Jody Paterson and her dog, Dulce, taken in 2022. (Photo provided by Jody Paterson)
The new cousin was instantly welcoming and felt the same about this being a unique story. The two communicated through email, then they introduced Paterson to some of her birth father's cousins, all whom were in their seventies and eighties. They shared family stories and their own origins, where they came from, the wealth of information she was seeking upon learning the news.
One of the biggest discoveries for Paterson was that she had four half-siblings, a revelation that held extra weight since she spent the first 67 years of her life thinking she had two adopted brothers, but no biological siblings. But when she reached out, she said they weren't receptive.
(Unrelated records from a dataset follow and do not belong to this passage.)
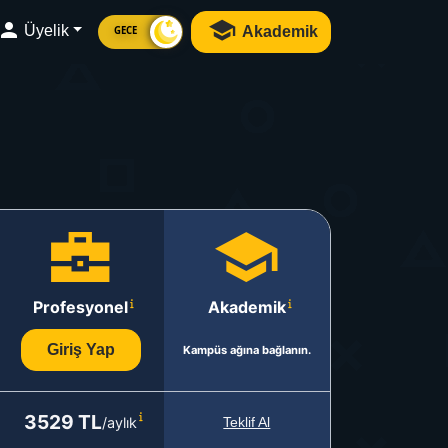
Üyelik
Akademik
GECE
Profesyonel
Akademik
Giriş Yap
Kampüs ağına bağlanın.
3529 TL
/aylık
Teklif Al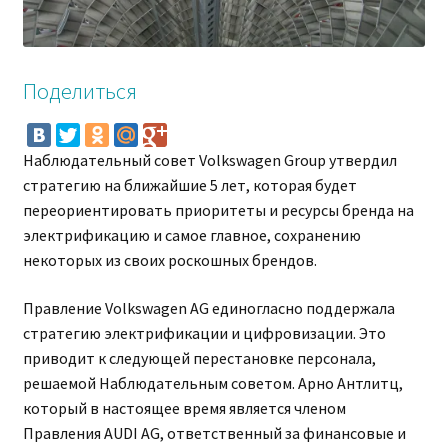
Поделиться
Наблюдательный совет Volkswagen Group утвердил
стратегию на ближайшие 5 лет, которая будет
переориентировать приоритеты и ресурсы бренда на
электрификацию и самое главное, сохранению
некоторых из своих роскошных брендов.
Правление Volkswagen AG единогласно поддержала
стратегию электрификации и цифровизации. Это
приводит к следующей перестановке персонала,
решаемой Наблюдательным советом. Арно Антлитц,
который в настоящее время является членом
Правления AUDI AG, ответственный за финансовые и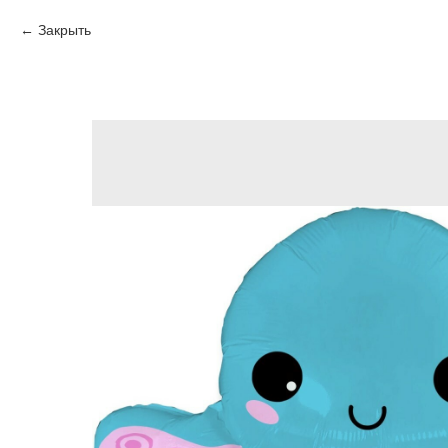
Закрыть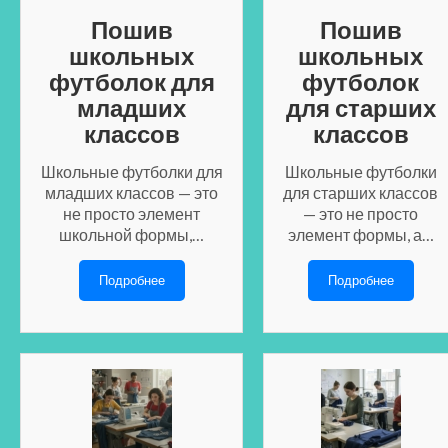
Пошив
Пошив
школьных
школьных
футболок для
футболок
младших
для старших
классов
классов
Школьные футболки для
Школьные футболки
младших классов — это
для старших классов
не просто элемент
— это не просто
школьной формы,…
элемент формы, а…
Подробнее
Подробнее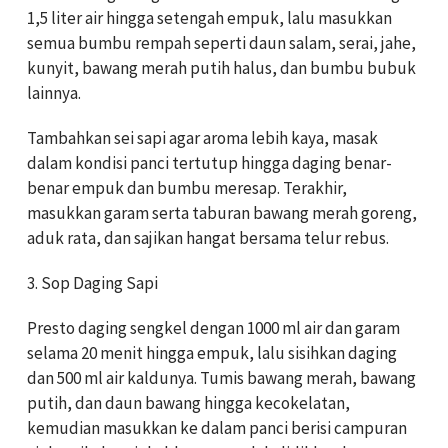
1,5 liter air hingga setengah empuk, lalu masukkan
semua bumbu rempah seperti daun salam, serai, jahe,
kunyit, bawang merah putih halus, dan bumbu bubuk
lainnya.
Tambahkan sei sapi agar aroma lebih kaya, masak
dalam kondisi panci tertutup hingga daging benar-
benar empuk dan bumbu meresap. Terakhir,
masukkan garam serta taburan bawang merah goreng,
aduk rata, dan sajikan hangat bersama telur rebus.
3. Sop Daging Sapi
Presto daging sengkel dengan 1000 ml air dan garam
selama 20 menit hingga empuk, lalu sisihkan daging
dan 500 ml air kaldunya. Tumis bawang merah, bawang
putih, dan daun bawang hingga kecokelatan,
kemudian masukkan ke dalam panci berisi campuran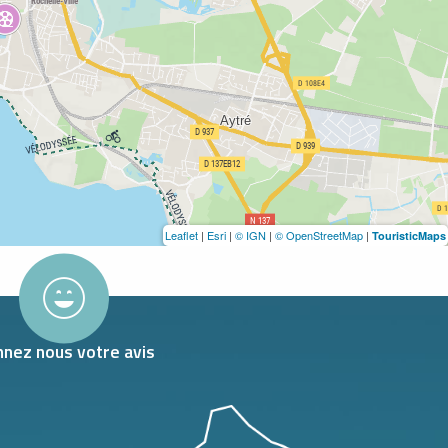
Leaflet
|
Esri
|
© IGN
|
© OpenStreetMap
|
TouristicMaps
nez nous votre avis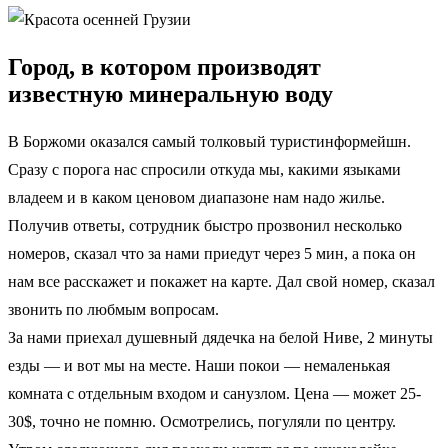
Город, в котором производят
известную минеральную воду
В Боржоми оказался самый толковый туристинформейшн.
Сразу с порога нас спросили откуда мы, какими языками
владеем и в каком ценовом диапазоне нам надо жилье.
Получив ответы, сотрудник быстро прозвонил несколько
номеров, сказал что за нами приедут через 5 мин, а пока он
нам все расскажет и покажет на карте. Дал свой номер, сказал
звонить по любмым вопросам.
За нами приехал душевный дядечка на белой Ниве, 2 минуты
езды — и вот мы на месте. Наши покои — немаленькая
комната с отдельным входом и санузлом. Цена — может 25-
30$, точно не помню. Осмотрелись, погуляли по центру.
"They haven't been too happy to meet me or get to know me. There's one that I've had a few conversations with, but I don't think it's going to work out," she said. "It's a bit sad. I was excited about having gone all these years without having biological siblings, and now I discover I've got these ones. I don't know, maybe give it a couple years."
Paterson says if you want to dip your toes in genealogy, be sure to think it through and really be sure what your motives are, because you could discover some information that's more than just learning you're Irish and not Scottish.
"For anyone from over 100 years ago, there really is no privacy anymore. You might live with a mental illness and find out that a distant relative was locked away in an institution 75 years ago," she said.
"There's this little thing on the DNA boxes that says, 'Be careful as you might learn things that make you unhappy,' and I think people need to reflect on that. Are they ready for whatever they're going to find out? The secrets of all the generations before this one, they used to be able to be kept. Now all the secrets are capable of being revealed."